Work required => Repeat everything in the listing exactly, except for the images.

Raw data =>
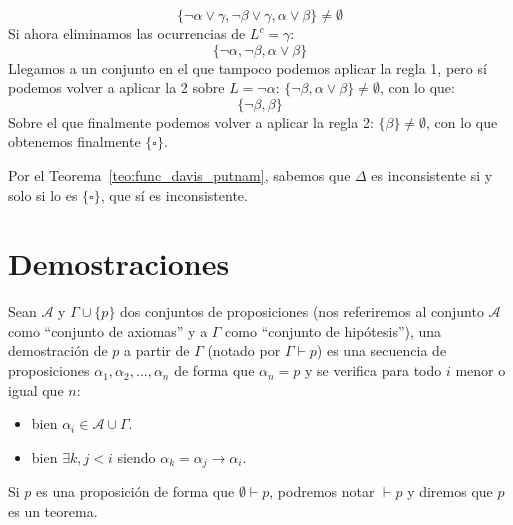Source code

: \begin{ejemplo}
\begin{enumerate}
            \begin{equation*}
                \{\lnot\alpha\lor\gamma,\lnot\beta\lor\gamma,\alpha\lor\beta\} \neq \emptyset 
            \end{equation*}
            Si ahora eliminamos las ocurrencias de $L^c=\gamma$:
            \begin{equation*}
                \{\lnot\alpha,\lnot\beta,\alpha\lor\beta\}
            \end{equation*}
            Llegamos a un conjunto en el que tampoco podemos aplicar la regla 1, pero sí podemos volver a aplicar la 2 sobre $L=\lnot\alpha$: $\{\lnot\beta,\alpha\lor\beta\}\neq \emptyset $, con lo que:
            \begin{equation*}
                \{\lnot\beta,\beta\}
            \end{equation*}
            Sobre el que finalmente podemos volver a aplicar la regla 2: $\{\beta\}\neq \emptyset $, con lo que obtenemos finalmente $\{\square\}$.

            Por el Teorema~\ref{teo:func_davis_putnam}, sabemos que $\Delta$ es inconsistente si y solo si lo es $\{\square\}$, que sí es inconsistente.
    \end{enumerate}
\end{ejemplo}

\section{Demostraciones}
\begin{definicion}[Demostración]
    Sean $\mathcal{A}$ y $\Gamma\cup\{p\}$ dos conjuntos de proposiciones (nos referiremos al conjunto $\mathcal{A}$ como ``conjunto de axiomas'' y a $\Gamma$ como ``conjunto de hipótesis''), una demostración de $p$ a partir de $\Gamma$ (notado por $\Gamma\vdash p$) es una secuencia de proposiciones $\alpha_1,\alpha_2,\ldots,\alpha_n$ de forma que $\alpha_n=p$ y se verifica para todo $i$ menor o igual que $n$:
    \begin{itemize}
        \item bien $\alpha_i \in \mathcal{A}\cup\Gamma$.
        \item bien $\exists k,j<i$ siendo $\alpha_k = \alpha_j\to \alpha_i$.
    \end{itemize}
\end{definicion}

\begin{notacion}
    Si $p$ es una proposición de forma que $\emptyset \vdash p$, podremos notar $\vdash p$ y diremos que $p$ es un teorema.
\end{notacion}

Task solution =>
Source code

: \begin{ejemplo}
\begin{enumerate}
            \begin{equation*}
                \{\lnot\alpha\lor\gamma,\lnot\beta\lor\gamma,\alpha\lor\beta\} \neq \emptyset 
            \end{equation*}
            Si ahora eliminamos las ocurrencias de $L^c=\gamma$:
            \begin{equation*}
                \{\lnot\alpha,\lnot\beta,\alpha\lor\beta\}
            \end{equation*}
            Llegamos a un conjunto en el que tampoco podemos aplicar la regla 1, pero sí podemos volver a aplicar la 2 sobre $L=\lnot\alpha$: $\{\lnot\beta,\alpha\lor\beta\}\neq \emptyset $, con lo que:
            \begin{equation*}
                \{\lnot\beta,\beta\}
            \end{equation*}
            Sobre el que finalmente podemos volver a aplicar la regla 2: $\{\beta\}\neq \emptyset $, con lo que obtenemos finalmente $\{\square\}$.

            Por el Teorema~\ref{teo:func_davis_putnam}, sabemos que $\Delta$ es inconsistente si y solo si lo es $\{\square\}$, que sí es inconsistente.
    \end{enumerate}
\end{ejemplo}

\section{Demostraciones}
\begin{definicion}[Demostración]
    Sean $\mathcal{A}$ y $\Gamma\cup\{p\}$ dos conjuntos de proposiciones (nos referiremos al conjunto $\mathcal{A}$ como ``conjunto de axiomas'' y a $\Gamma$ como ``conjunto de hipótesis''), una demostración de $p$ a partir de $\Gamma$ (notado por $\Gamma\vdash p$) es una secuencia de proposiciones $\alpha_1,\alpha_2,\ldots,\alpha_n$ de forma que $\alpha_n=p$ y se verifica para todo $i$ menor o igual que $n$:
    \begin{itemize}
        \item bien $\alpha_i \in \mathcal{A}\cup\Gamma$.
        \item bien $\exists k,j<i$ siendo $\alpha_k = \alpha_j\to \alpha_i$.
    \end{itemize}
\end{definicion}

\begin{notacion}
    Si $p$ es una proposición de forma que $\emptyset \vdash p$, podremos notar $\vdash p$ y diremos que $p$ es un teorema.
\end{notacion}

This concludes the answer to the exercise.